▸ **Recorded data**
---
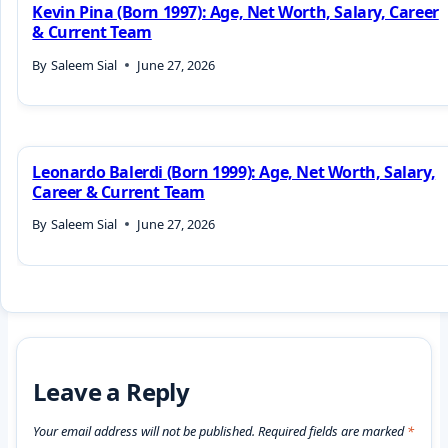
Kevin Pina (Born 1997): Age, Net Worth, Salary, Career
& Current Team
By
Saleem Sial
June 27, 2026
Leonardo Balerdi (Born 1999): Age, Net Worth, Salary,
Career & Current Team
By
Saleem Sial
June 27, 2026
Leave a Reply
Your email address will not be published.
Required fields are marked
*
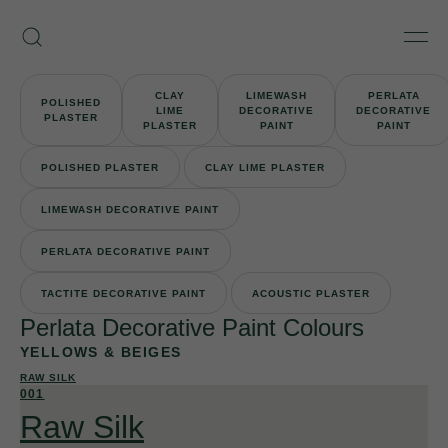
Skip
Armourcoat
to
Search
Men
UK
content
CLAY
LIMEWASH
PERLATA
POLISHED
LIME
DECORATIVE
DECORATIVE
PLASTER
PLASTER
PAINT
PAINT
POLISHED PLASTER
CLAY LIME PLASTER
LIMEWASH DECORATIVE PAINT
PERLATA DECORATIVE PAINT
TACTITE DECORATIVE PAINT
ACOUSTIC PLASTER
Perlata Decorative Paint Colours
YELLOWS & BEIGES
RAW SILK
001
Raw Silk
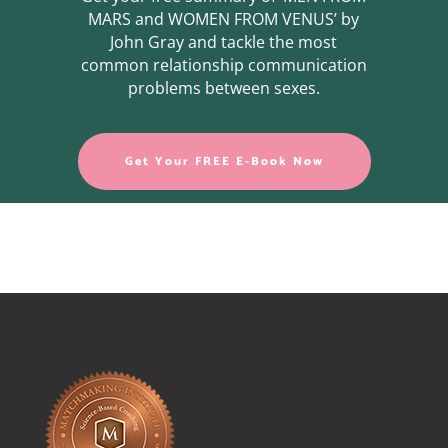
MARS and WOMEN FROM VENUS’ by
John Gray and tackle the most
common relationship communication
problems between sexes.
Get Your FREE E-Book Now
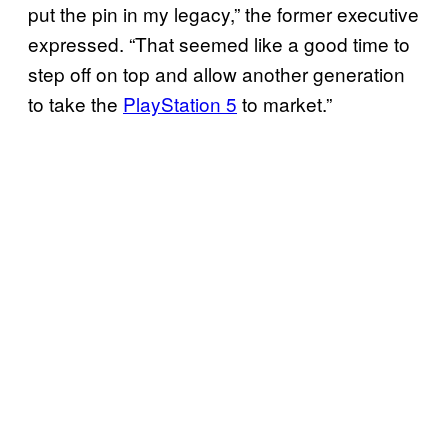
put the pin in my legacy,” the former executive
expressed. “That seemed like a good time to
step off on top and allow another generation
to take the
PlayStation 5
to market.”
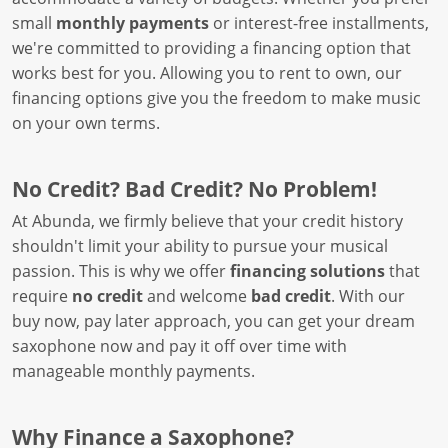
small
monthly payments
or interest-free installments,
we're committed to providing a financing option that
works best for you. Allowing you to rent to own, our
financing options give you the freedom to make music
on your own terms.
No Credit? Bad Credit? No Problem!
At Abunda, we firmly believe that your credit history
shouldn't limit your ability to pursue your musical
passion. This is why we offer
financing solutions
that
require
no credit
and welcome
bad credit
. With our
buy now, pay later approach, you can get your dream
saxophone now and pay it off over time with
manageable monthly payments.
Why Finance a Saxophone?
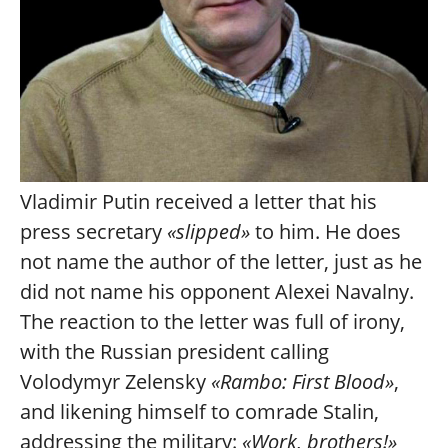
Vladimir Putin received a letter that his
press secretary
«slipped»
to him. He does
not name the author of the letter, just as he
did not name his opponent Alexei Navalny.
The reaction to the letter was full of irony,
with the Russian president calling
Volodymyr Zelensky
«Rambo: First Blood»
,
and likening himself to comrade Stalin,
addressing the military:
«Work, brothers!»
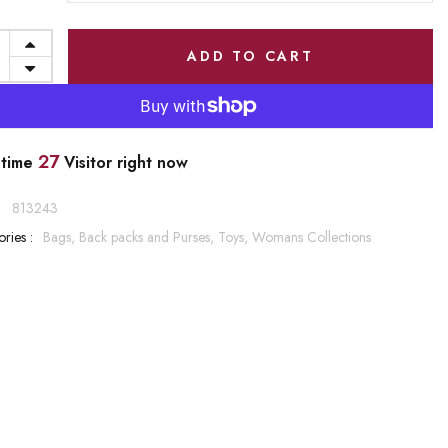
ADD TO CART
27
 time
Visitor right now
:
813243
ries :
Bags, Back packs and Purses,
Toys,
Womans Collections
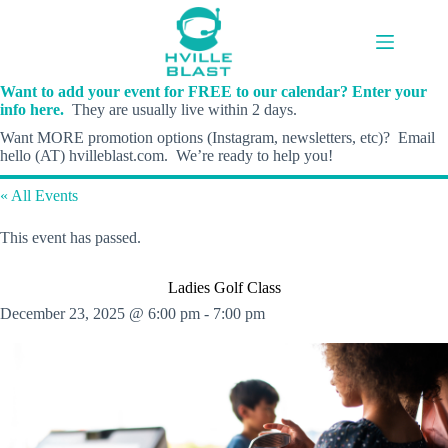
Skip
to
content
Want to add your event for FREE to our calendar? Enter your
info here.
They are usually live within 2 days.
Want MORE promotion options (Instagram, newsletters, etc)? Email
hello (AT) hvilleblast.com. We’re ready to help you!
« All Events
This event has passed.
Ladies Golf Class
December 23, 2025 @ 6:00 pm
-
7:00 pm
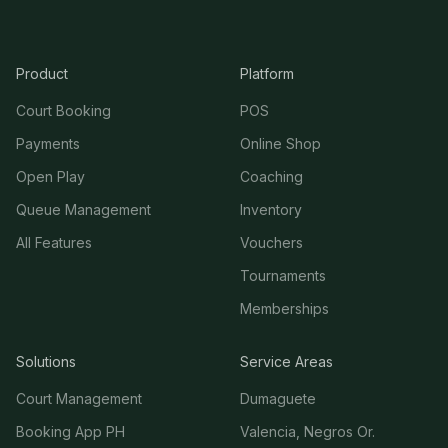
Product
Platform
Court Booking
POS
Payments
Online Shop
Open Play
Coaching
Queue Management
Inventory
All Features
Vouchers
Tournaments
Memberships
Solutions
Service Areas
Court Management
Dumaguete
Booking App PH
Valencia, Negros Or.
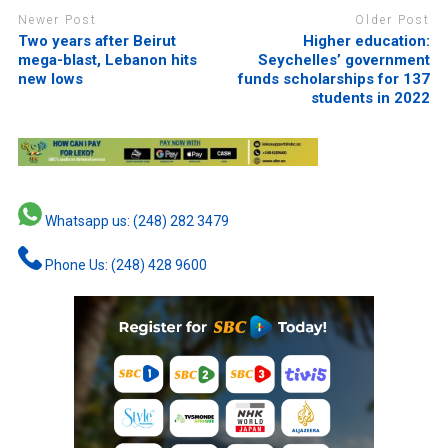
Newer Post
Older Post
Two years after Beirut
Higher education:
mega-blast, Lebanon hits
Seychelles’ government
new lows
funds scholarships for 137
students in 2022
Whatsapp us: (248) 282 3479
Phone Us: (248) 428 9600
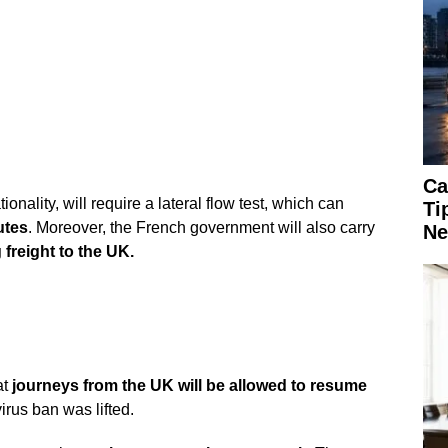
Ca
ationality, will require a lateral flow test, which can
Ti
utes
. Moreover, the French government will also carry
Ne
freight to the UK.
at
journeys from the UK will be allowed to resume
irus ban was lifted.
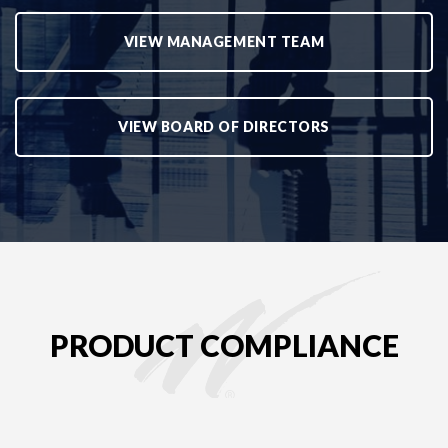
VIEW MANAGEMENT TEAM
VIEW BOARD OF DIRECTORS
PRODUCT COMPLIANCE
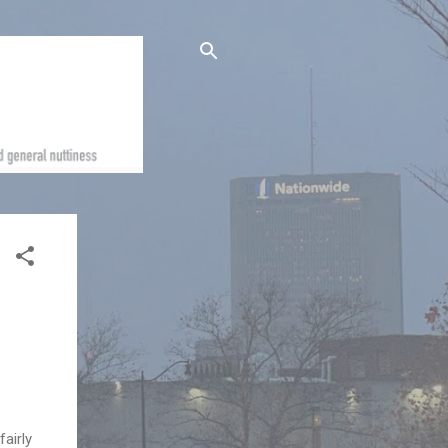
fairly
---
▸ **Exercise details**
Return each line from the rows above that contains the string "Worth", matching its capitalization exactly.

▸ **Answer to this exercise**
Kevin Pina (Born 1997): Age, Net Worth, Salary, Career
Leonardo Balerdi (Born 1999): Age, Net Worth, Salary,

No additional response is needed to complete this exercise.